Autonomous racing is becoming popular for academic and industry researchers as a test for general autonomous driving by pushing perception, planning, and control algorithms to their limits. While traditional control methods such as MPC are capable of generating an optimal control sequence at the edge of the vehicles physical controllability, these methods are sensitive to the accuracy of the modeling parameters. This paper presents TC-Driver, a RL approach for robust control in autonomous racing. In particular, the TC-Driver agent is conditioned by a trajectory generated by any arbitrary traditional high-level planner. The proposed TC-Driver addresses the tire parameter modeling inaccuracies by exploiting the heuristic nature of RL while leveraging the reliability of traditional planning methods in a hierarchical control structure. We train the agent under varying tire conditions, allowing it to generalize to different model parameters, aiming to increase the racing capabilities of the system in practice. The proposed RL method outperforms a non-learning-based MPC with a 2.7 lower crash ratio in a model mismatch setting, underlining robustness to parameter discrepancies. In addition, the average RL inference duration is 0.25 ms compared to the average MPC solving time of 11.5 ms, yielding a nearly 40-fold speedup, allowing for complex control deployment in computationally constrained devices. Lastly, we show that the frequently utilized end-to-end RL architecture, as a control policy directly learned from sensory input, is not well suited to model mismatch robustness nor track generalization. Our realistic simulations show that TC-Driver achieves a 6.7 and 3-fold lower crash ratio under model mismatch and track generalization settings, while simultaneously achieving lower lap times than an end-to-end approach, demonstrating the viability of TC-driver to robust autonomous racing.
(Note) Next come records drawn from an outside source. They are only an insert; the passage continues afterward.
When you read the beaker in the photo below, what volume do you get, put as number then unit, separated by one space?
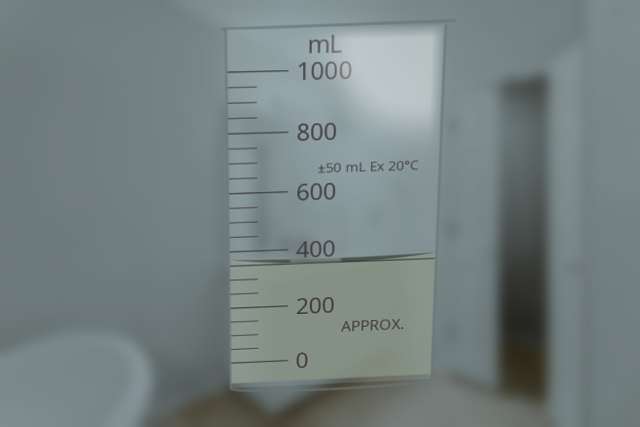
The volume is 350 mL
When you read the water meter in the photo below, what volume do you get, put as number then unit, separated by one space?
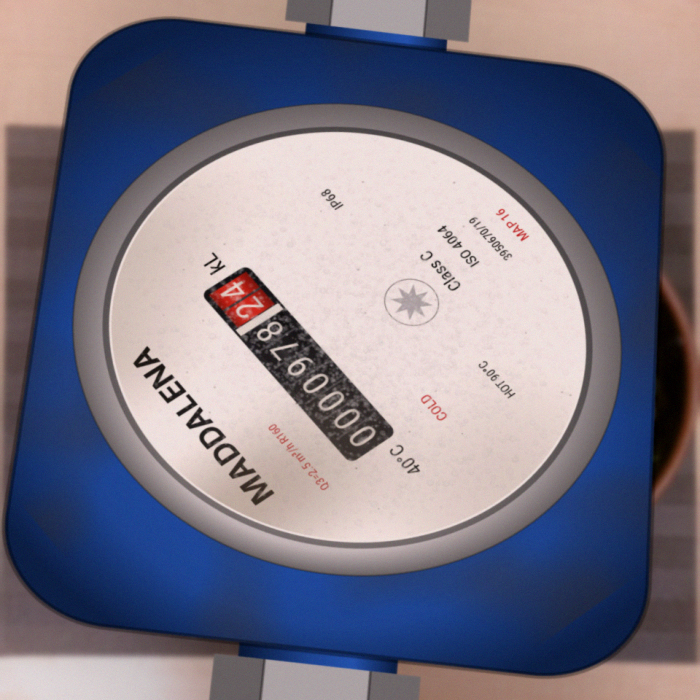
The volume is 978.24 kL
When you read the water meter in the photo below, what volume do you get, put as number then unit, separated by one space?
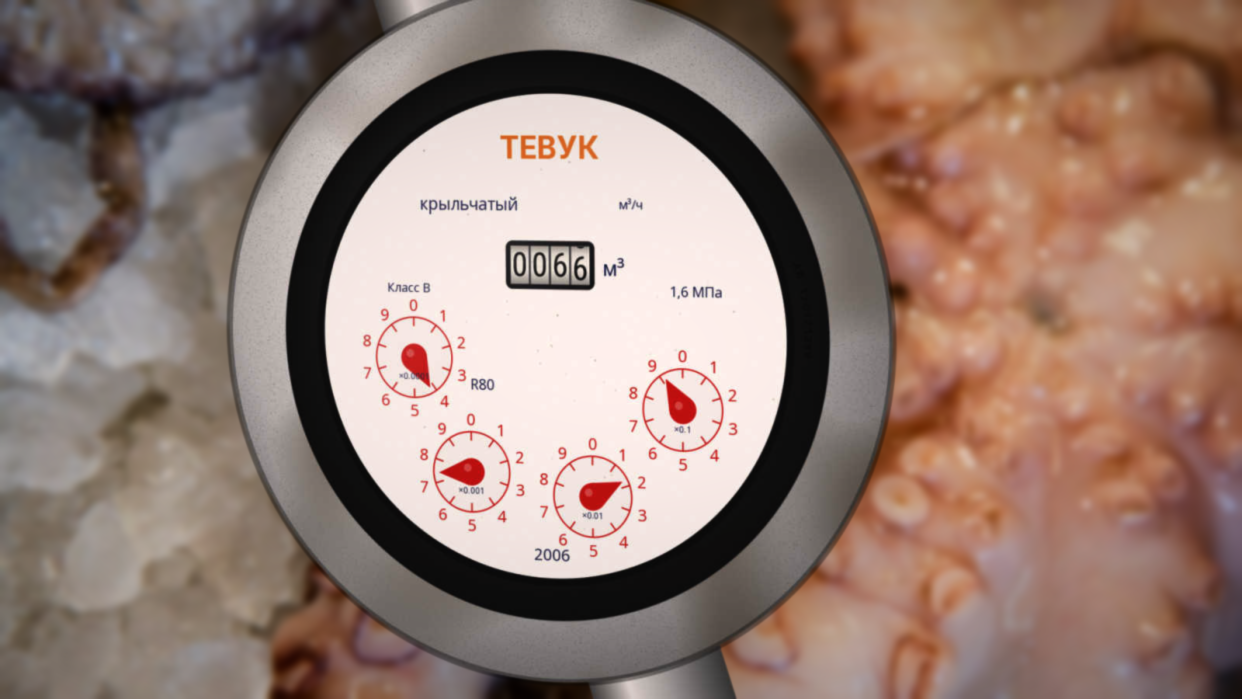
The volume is 65.9174 m³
翻译：自主赛车正成为学术界和工业界研究人员的流行测试平台，它通过将感知、规划和控制算法推向极限来验证通用自动驾驶能力。尽管模型预测控制等传统控制方法能够在车辆物理可控性边界处生成最优控制序列，但这些方法对建模参数的准确性非常敏感。本文提出TC-Driver，一种用于自主赛车鲁棒控制的强化学习方法。具体而言，TC-Driver智能体由任意传统高级规划器生成的轨迹进行条件约束。所提出的TC-Driver通过利用强化学习的启发式特性，在分层控制结构中结合传统规划方法的可靠性，解决了轮胎参数建模不准确的问题。我们在不同轮胎条件下训练智能体，使其能够泛化到不同模型参数，旨在提升系统在实际中的赛车能力。所提出的强化学习方法在模型失配设置下以2.7倍更低的碰撞率优于非学习型模型预测控制，突显了对参数差异的鲁棒性。此外，强化学习推理平均耗时0.25毫秒，而模型预测控制求解平均耗时11.5毫秒，实现了近40倍的加速，使得复杂控制能够在计算受限设备中部署。最后，我们展示了常用的端到端强化学习架构（即直接从感知输入学习控制策略）不适用于模型失配鲁棒性或赛道泛化。我们的真实仿真表明，TC-Driver在模型失配和赛道泛化设置下分别实现了6.7倍和3倍的碰撞率降低，同时圈速低于端到端方法，证明了TC-Driver在鲁棒自主赛车中的可行性。